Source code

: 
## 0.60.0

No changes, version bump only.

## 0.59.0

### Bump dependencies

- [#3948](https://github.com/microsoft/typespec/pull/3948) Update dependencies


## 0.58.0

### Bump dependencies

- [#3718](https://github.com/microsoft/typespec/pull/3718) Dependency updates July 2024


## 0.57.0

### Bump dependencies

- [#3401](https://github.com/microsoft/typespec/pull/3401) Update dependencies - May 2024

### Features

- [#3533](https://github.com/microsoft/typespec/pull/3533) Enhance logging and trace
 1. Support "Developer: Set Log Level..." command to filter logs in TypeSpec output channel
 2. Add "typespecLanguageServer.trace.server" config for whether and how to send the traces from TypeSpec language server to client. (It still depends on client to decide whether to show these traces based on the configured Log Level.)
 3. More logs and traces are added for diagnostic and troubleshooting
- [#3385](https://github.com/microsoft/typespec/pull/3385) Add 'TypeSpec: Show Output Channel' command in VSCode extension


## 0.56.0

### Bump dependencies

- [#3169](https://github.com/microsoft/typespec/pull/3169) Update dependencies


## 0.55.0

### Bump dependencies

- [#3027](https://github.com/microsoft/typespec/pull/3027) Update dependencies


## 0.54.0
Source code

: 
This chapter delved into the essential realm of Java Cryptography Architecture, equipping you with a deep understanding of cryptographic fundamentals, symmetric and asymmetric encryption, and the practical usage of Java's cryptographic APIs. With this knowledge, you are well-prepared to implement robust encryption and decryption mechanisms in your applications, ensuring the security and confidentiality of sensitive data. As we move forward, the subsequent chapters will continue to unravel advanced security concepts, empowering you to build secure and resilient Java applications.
· · ·
• WORK REQUIRED
Rewrite the material above with every occurrence of "Bump dependencies" changed to "Dependency changes" and everything else unchanged.

• EXERCISE RESPONSE
Source code

: 
## 0.60.0

No changes, version bump only.

## 0.59.0

### Dependency changes

- [#3948](https://github.com/microsoft/typespec/pull/3948) Update dependencies


## 0.58.0

### Dependency changes

- [#3718](https://github.com/microsoft/typespec/pull/3718) Dependency updates July 2024


## 0.57.0

### Dependency changes

- [#3401](https://github.com/microsoft/typespec/pull/3401) Update dependencies - May 2024

### Features

- [#3533](https://github.com/microsoft/typespec/pull/3533) Enhance logging and trace
 1. Support "Developer: Set Log Level..." command to filter logs in TypeSpec output channel
 2. Add "typespecLanguageServer.trace.server" config for whether and how to send the traces from TypeSpec language server to client. (It still depends on client to decide whether to show these traces based on the configured Log Level.)
 3. More logs and traces are added for diagnostic and troubleshooting
- [#3385](https://github.com/microsoft/typespec/pull/3385) Add 'TypeSpec: Show Output Channel' command in VSCode extension


## 0.56.0

### Dependency changes

- [#3169](https://github.com/microsoft/typespec/pull/3169) Update dependencies


## 0.55.0

### Dependency changes

- [#3027](https://github.com/microsoft/typespec/pull/3027) Update dependencies


## 0.54.0
Source code

: 
This chapter delved into the essential realm of Java Cryptography Architecture, equipping you with a deep understanding of cryptographic fundamentals, symmetric and asymmetric encryption, and the practical usage of Java's cryptographic APIs. With this knowledge, you are well-prepared to implement robust encryption and decryption mechanisms in your applications, ensuring the security and confidentiality of sensitive data. As we move forward, the subsequent chapters will continue to unravel advanced security concepts, empowering you to build secure and resilient Java applications.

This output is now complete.